Sunken wreck may have preserved airmen's remains
By Randy Boswell, Canwest News Service
Underwater archaelolgists from Parks Canada announced August 6 that they discovered a similar plane that crashed in waters off the Quebec coast in November 1942 with five crewmen trapped inside. The amphibious PBY Catalina was part of a key Allied squadron of planes linking North America to the battlefields of Europe.
Parks Canada archeologists at the site of a submerged Second World War aircraft in the Gulf of St. Lawrence have found a sand-filled fuselage that may have preserved the remains of five U.S. airmen lost in a 1942 crash.
Experts using a remotely operated submersible, and divers probing the waters off the eastern Quebec village of Longue-Pointe-de-Mingan, have confirmed the sunken plane is the U.S. Army Air Force PBY 5A, a Catalina "flying boat" that foundered during an attempted takeoff in high waves in November 1942.
But the key question being explored by the Canadian scientists - in collaboration with officials from the U.S. government's Joint POW/MIA Accounting Command (JPAC) - is whether the remains of the five crew members who died in the sinking can be recovered and repatriated, said Marc-Andre Bernier, Parks Canada's chief of underwater archeology.
"At this point, the main preoccupation is the repatriation of human remains, if there are any," he told Canwest News Service, adding that archeologists are also treating the historic Catalina aircraft as "an important artifact."
Visibility problems and a swift current at the site made examination of the plane difficult, noted Bernier. But, pending discussions with JPAC representatives in the coming months, the Parks Canada archeological team will attempt to recover the remains of the drowned airmen next summer.

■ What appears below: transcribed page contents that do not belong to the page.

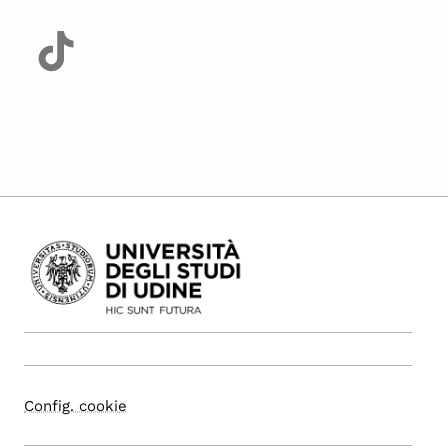
Config. cookie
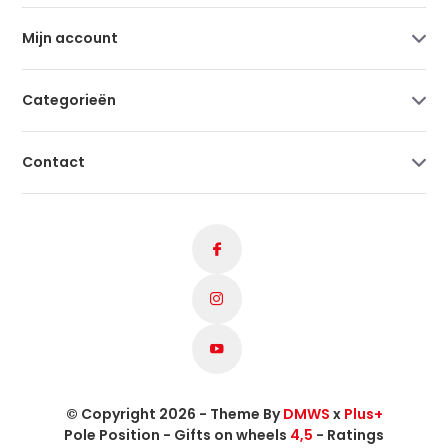
Mijn account
Categorieën
Contact
© Copyright 2026 - Theme By
DMWS
x
Plus+
Pole Position - Gifts on wheels
4,5
- Ratings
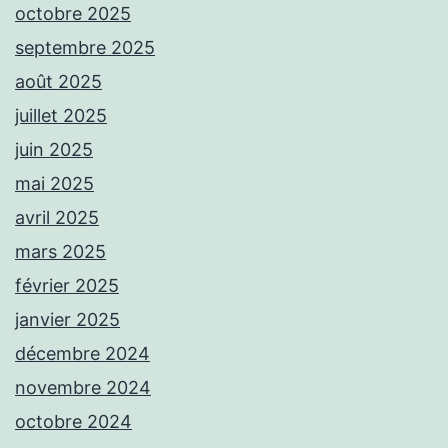
octobre 2025
septembre 2025
août 2025
juillet 2025
juin 2025
mai 2025
avril 2025
mars 2025
février 2025
janvier 2025
décembre 2024
novembre 2024
octobre 2024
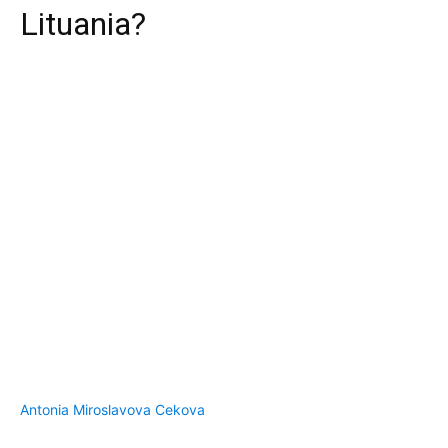
Lituania?
Antonia Miroslavova Cekova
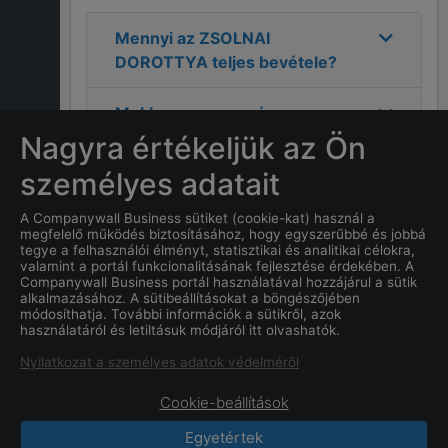
Mennyi az
ZSOLNAI
DOROTTYA
teljes bevétele?
Mekkora a nyereség a
2023
-as évre vonatkozóan a
Nagyra értékeljük az Ön
ZSOLNAI DOROTTYA
személyes adatait
cégnél?
A Companywall Business sütiket (cookie-kat) használ a
megfelelő működés biztosításához, hogy egyszerűbbé és jobbá
Mi
ZSOLNAI DOROTTYA
tegye a felhasználói élményt, statisztikai és analitikai célokra,
címe?
valamint a portál funkcionalitásának fejlesztése érdekében. A
Companywall Business portál használatával hozzájárul a sütik
alkalmazásához. A sütibeállításokat a böngészőjében
Mi a
ZSOLNAI DOROTTYA
módosíthatja. További információk a sütikről, azok
használatáról és letiltásuk módjáról itt olvashatók.
cég alapításának dátuma?
Nyilatkozat a személyes adatok védelméről
Cookie-beállítások
Egyetértek
CompanyWall Business © 2026
|
Kapcsolat
|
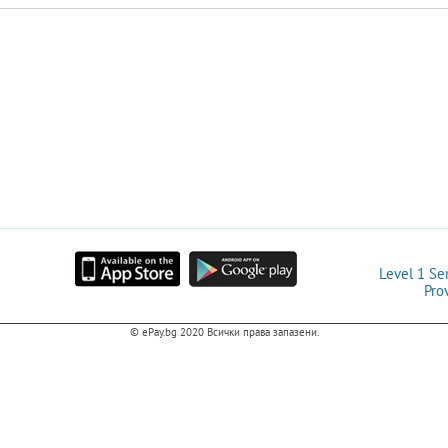
Level 1 Se
Pro
© ePay.bg 2020
Всички права запазени.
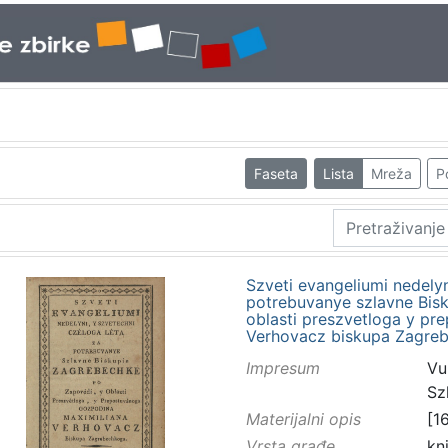
Faseta
Lista
Mreža
P
Szveti evangeliumi nedelyn
potrebuvanye szlavne Bis
oblasti preszvetloga y p
Verhovacz biskupa Zagre
Impresum
Vu
Sz
Materijalni opis
[16
Vrsta građe
kn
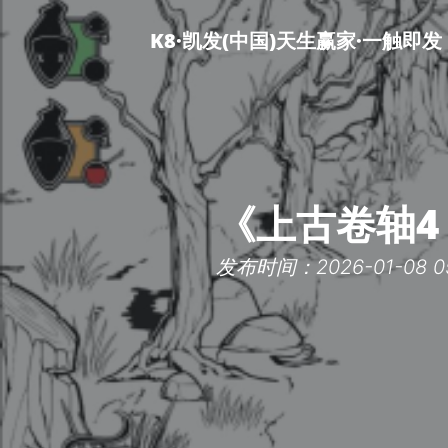
K8·凯发(中国)天生赢家·一触即发
《上古卷轴4
发布时间：2026-01-08 05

"We will continue working with the United States to determine the following steps to hopefully be able to repatriate the lost soldiers," Environment Minister Jim Prentice, who oversees Parks Canada, said in a statement.
"In the meantime, we will work closely with all the relevant authorities to ensure the site is protected."
The official identification of the aircraft should help "bring closure to the many people who have been so personally touched by this event that happened 67 years ago," said Public Works Minister Christian Paradis. "This is particularly true for the families of the deceased and the village of Longue-Pointe-de-Mingan, which helped rescue the four survivors."
The 20-metre-long seaplane was located in May by Parks Canada divers involved in a three-year survey of shipwrecks near the Mingan peninsula lighthouse, including two transatlantic steamships that sank in the mid-1800s.
Records from the time of the crash indicate the nine U.S. airmen aboard the Catalina were visiting Mingan from their base in Maine to inspect an airfield being constructed as part of the Crimson Route supply corridor between Canada, the U.S. and Europe.
The Catalina slammed into high waves after trying to take off on Nov. 2, 1942.
Local residents pulled four of the airmen into fishing boats, but five others crew members were unable to escape the flooded fuselage before the plane sank.